Trump says Kamala Harris should be prosecuted for border actions

Trump says Kamala Harris should be prosecuted for border actions

ERIE, Pa. — Former President Donald Trump said during a rally here Sunday that Vice President Kamala Harris should be “impeached and prosecuted” for her actions related to the southern U.S. border.

He argued that people were “murdered because of her action at the border, and thousands more will follow in rapid succession,” adding, “She should be impeached and prosecuted for her actions.”

Trump’s comments came after she visited the U.S.-Mexico border last week.

Trump’s call to prosecute Harris comes as he has increasingly threatened to go after other political foes if he is elected. He has talked about jailing Facebook founder Mark Zuckerberg and discussed possibly carrying out election fraud prosecutions against election officials, donors and operatives.

Trump also lobbed personal attacks at Harris on Sunday, echoing comments from his rally the day before, at which he called the vice president “mentally disabled” and “mentally impaired.”

Since Harris took over as the Democratic presidential nominee, Trump has gone after her in personal terms, often based around her race and gender.

When discussing the border, Harris has often pointed to Trump’s role in quashing a bipartisan border deal in Congress in February, which Democrats and several Republicans have said would have addressed aspects of the issue that he frequently invokes on the campaign trail.

“Even though Donald Trump tried to sabotage the border security bill, it is my pledge to you that as president of the United States, I will bring it back up and proudly sign it into law,” Harris said last week.

Donald Trump
Donald Trump arrives onstage to speak during a campaign event at the Bayfront Convention Center in Erie, Pa., on Sunday Sept. 29, 2024.Dustin Franz / AFP-Getty Images

An NBC News poll conducted this month found that 54% of registered voters thought Trump would better handle securing the border and controlling immigration, compared with 33% who said the same of Harris. Trump has worked to capitalize on those figures, frequently attempting to pin millions of illegal border crossings since President Joe Biden took office on Harris and terming her the administration’s “border czar.”

Trump’s comments about Harris’ mental fitness echoed attacks he made a day earlier at another rally in Wisconsin.

“Joe Biden became mentally impaired. Kamala was born that way,” Trump falsely claimed on Saturday.

“Think about it: Only a mentally disabled person could have allowed this to happen to our country,” he added. “Anybody would know this.”

On Sunday, Trump doubled down, saying, “Crooked Joe Biden became mentally impaired — sad. But lying Kamala Harris, honestly, I believe she was born that way.”

Minutes later, he called Harris a “stupid person,” and the crowd responded with chants of “lock her up.”

When asked for clarification about Trump’s comments about Harris’ mental state, Trump campaign spokesperson Steven Cheung said that Harris is “wholly unfit to serve as president, as evidenced by the shocking ICE numbers that were released last week detailing her abhorrent dereliction of duty of not securing the border allowing murderers, rapists, and convicted criminals to pour into our country to terrorize communities.”

Data from Immigration and Customs Enforcement said that 13,000 migrants convicted of homicide are living in the U.S. outside of immigration detention. A spokesperson for the Department of Homeland Security told NBC News that the data goes back four decades, predating the Biden administration.

● Entries supplied
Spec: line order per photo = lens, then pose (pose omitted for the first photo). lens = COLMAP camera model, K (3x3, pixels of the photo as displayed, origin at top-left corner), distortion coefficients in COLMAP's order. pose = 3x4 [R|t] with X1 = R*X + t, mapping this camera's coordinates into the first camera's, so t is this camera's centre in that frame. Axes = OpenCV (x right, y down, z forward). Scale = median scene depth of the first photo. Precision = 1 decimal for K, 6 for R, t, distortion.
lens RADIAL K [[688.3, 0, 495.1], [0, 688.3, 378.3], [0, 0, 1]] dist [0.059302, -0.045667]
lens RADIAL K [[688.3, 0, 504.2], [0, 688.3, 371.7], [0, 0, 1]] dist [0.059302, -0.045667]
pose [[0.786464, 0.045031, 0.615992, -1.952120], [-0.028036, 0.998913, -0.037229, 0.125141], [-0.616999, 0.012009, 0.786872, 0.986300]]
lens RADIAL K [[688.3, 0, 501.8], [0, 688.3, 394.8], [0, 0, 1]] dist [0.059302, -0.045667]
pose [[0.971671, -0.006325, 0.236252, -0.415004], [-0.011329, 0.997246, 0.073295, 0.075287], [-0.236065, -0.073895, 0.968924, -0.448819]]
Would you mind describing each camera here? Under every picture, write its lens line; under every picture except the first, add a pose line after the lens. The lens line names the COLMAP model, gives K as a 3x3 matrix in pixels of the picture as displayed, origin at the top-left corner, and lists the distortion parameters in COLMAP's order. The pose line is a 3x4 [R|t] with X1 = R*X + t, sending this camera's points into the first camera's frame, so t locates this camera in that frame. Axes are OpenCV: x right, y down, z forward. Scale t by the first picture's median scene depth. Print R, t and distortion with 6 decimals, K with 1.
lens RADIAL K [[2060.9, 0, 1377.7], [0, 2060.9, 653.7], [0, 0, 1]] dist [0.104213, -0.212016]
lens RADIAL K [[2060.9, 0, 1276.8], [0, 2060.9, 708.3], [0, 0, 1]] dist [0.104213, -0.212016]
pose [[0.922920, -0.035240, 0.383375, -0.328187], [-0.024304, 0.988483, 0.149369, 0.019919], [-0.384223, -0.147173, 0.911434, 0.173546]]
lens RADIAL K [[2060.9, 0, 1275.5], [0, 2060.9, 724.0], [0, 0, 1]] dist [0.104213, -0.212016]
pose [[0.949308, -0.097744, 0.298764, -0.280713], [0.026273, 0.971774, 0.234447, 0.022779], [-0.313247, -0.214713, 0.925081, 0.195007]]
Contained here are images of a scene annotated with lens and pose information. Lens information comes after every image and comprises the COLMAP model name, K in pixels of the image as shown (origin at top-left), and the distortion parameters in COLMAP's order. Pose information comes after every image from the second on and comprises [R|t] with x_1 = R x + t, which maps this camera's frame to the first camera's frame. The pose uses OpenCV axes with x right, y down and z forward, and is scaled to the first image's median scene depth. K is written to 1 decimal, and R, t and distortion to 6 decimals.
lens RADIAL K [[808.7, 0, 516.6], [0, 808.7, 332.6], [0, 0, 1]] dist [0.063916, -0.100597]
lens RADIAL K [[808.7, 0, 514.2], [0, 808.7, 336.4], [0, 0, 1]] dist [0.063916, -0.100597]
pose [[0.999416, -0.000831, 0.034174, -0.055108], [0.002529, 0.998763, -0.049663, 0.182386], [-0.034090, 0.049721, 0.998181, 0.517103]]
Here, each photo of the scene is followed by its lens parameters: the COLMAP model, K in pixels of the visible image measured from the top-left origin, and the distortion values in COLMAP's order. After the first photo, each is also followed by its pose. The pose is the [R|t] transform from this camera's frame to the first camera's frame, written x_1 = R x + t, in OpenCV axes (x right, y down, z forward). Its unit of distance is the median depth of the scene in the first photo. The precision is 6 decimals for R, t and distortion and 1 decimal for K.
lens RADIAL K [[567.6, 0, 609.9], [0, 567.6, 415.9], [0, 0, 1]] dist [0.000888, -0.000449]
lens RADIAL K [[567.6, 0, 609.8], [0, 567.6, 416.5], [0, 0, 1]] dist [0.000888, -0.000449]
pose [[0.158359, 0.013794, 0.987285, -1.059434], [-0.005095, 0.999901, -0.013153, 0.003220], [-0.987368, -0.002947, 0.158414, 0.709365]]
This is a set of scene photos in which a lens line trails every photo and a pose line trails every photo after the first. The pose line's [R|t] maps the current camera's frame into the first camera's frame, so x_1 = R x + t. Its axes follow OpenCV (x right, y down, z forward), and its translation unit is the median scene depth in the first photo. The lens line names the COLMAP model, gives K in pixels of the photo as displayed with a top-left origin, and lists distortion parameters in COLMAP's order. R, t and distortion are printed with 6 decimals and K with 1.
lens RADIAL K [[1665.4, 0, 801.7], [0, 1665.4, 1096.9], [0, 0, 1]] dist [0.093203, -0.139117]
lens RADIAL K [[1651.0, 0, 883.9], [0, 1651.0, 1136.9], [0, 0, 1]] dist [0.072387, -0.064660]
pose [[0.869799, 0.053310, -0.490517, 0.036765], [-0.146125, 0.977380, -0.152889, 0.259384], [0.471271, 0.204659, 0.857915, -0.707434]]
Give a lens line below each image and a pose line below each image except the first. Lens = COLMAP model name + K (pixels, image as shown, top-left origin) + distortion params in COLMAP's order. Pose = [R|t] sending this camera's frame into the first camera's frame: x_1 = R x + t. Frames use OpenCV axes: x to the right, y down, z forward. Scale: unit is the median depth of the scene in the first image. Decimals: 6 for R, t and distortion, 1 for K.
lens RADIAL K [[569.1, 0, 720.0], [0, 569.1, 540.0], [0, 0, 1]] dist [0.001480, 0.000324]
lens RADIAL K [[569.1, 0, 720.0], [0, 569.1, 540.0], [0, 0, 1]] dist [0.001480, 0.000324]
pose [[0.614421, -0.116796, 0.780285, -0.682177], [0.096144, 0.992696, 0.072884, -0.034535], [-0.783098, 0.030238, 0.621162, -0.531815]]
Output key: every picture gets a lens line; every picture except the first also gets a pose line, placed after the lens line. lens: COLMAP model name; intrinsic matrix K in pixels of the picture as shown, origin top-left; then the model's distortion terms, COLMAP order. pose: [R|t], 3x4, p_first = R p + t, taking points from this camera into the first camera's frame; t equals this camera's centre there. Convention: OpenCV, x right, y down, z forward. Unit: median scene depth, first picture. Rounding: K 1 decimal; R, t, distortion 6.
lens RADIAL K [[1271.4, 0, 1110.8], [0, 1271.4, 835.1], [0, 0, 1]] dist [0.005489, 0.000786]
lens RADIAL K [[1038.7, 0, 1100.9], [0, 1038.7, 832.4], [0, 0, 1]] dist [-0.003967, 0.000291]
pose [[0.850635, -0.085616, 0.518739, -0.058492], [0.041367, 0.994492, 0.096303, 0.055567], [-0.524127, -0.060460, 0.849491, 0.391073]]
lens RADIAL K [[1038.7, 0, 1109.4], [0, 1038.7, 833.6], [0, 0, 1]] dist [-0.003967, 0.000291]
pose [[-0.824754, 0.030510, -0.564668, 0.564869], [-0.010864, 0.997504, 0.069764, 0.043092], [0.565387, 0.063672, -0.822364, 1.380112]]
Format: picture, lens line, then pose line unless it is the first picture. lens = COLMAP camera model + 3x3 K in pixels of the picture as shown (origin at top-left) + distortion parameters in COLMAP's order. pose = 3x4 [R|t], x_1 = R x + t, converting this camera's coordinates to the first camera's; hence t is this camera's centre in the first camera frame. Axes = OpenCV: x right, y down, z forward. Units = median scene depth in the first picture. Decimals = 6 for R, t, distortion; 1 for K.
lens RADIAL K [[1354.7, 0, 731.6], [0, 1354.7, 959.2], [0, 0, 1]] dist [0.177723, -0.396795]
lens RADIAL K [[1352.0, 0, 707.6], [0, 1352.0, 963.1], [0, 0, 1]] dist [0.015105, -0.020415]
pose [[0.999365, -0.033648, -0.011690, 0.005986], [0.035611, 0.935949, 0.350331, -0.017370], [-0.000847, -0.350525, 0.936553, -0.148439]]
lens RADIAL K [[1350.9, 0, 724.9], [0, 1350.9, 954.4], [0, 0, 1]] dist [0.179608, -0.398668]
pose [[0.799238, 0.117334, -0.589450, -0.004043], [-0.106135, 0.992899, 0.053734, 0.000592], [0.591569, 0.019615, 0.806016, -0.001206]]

● What to do
Reproduce the article on Trump's call to prosecute Harris from "Trump’s comments about Harris’ mental fitness" up to and including "claimed on Saturday.". Nothing in the listing is needed here.

● Expected output
Trump’s comments about Harris’ mental fitness echoed attacks he made a day earlier at another rally in Wisconsin.

“Joe Biden became mentally impaired. Kamala was born that way,” Trump falsely claimed on Saturday.